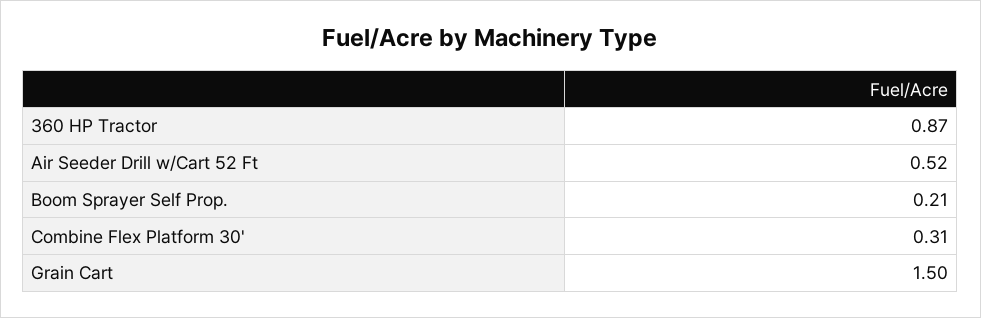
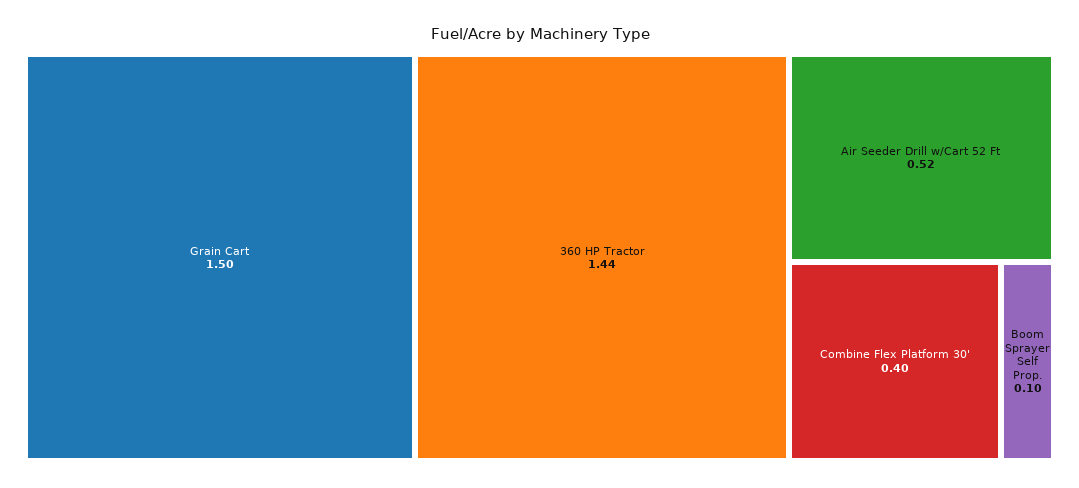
  {
-   "360 HP Tractor": 0.87,
+   "360 HP Tractor": 1.44,
    "Air Seeder Drill w/Cart 52 Ft": 0.52,
-   "Boom Sprayer Self Prop.": 0.21,
+   "Boom Sprayer Self Prop.": 0.1,
-   "Combine Flex Platform 30'": 0.31,
+   "Combine Flex Platform 30'": 0.4,
    "Grain Cart": 1.5
  }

Task details: Scan the entries above for the string "Combine", and copy every line where it turns up.

Answer to the exercise:
-   "Combine Flex Platform 30'": 0.31,
+   "Combine Flex Platform 30'": 0.4,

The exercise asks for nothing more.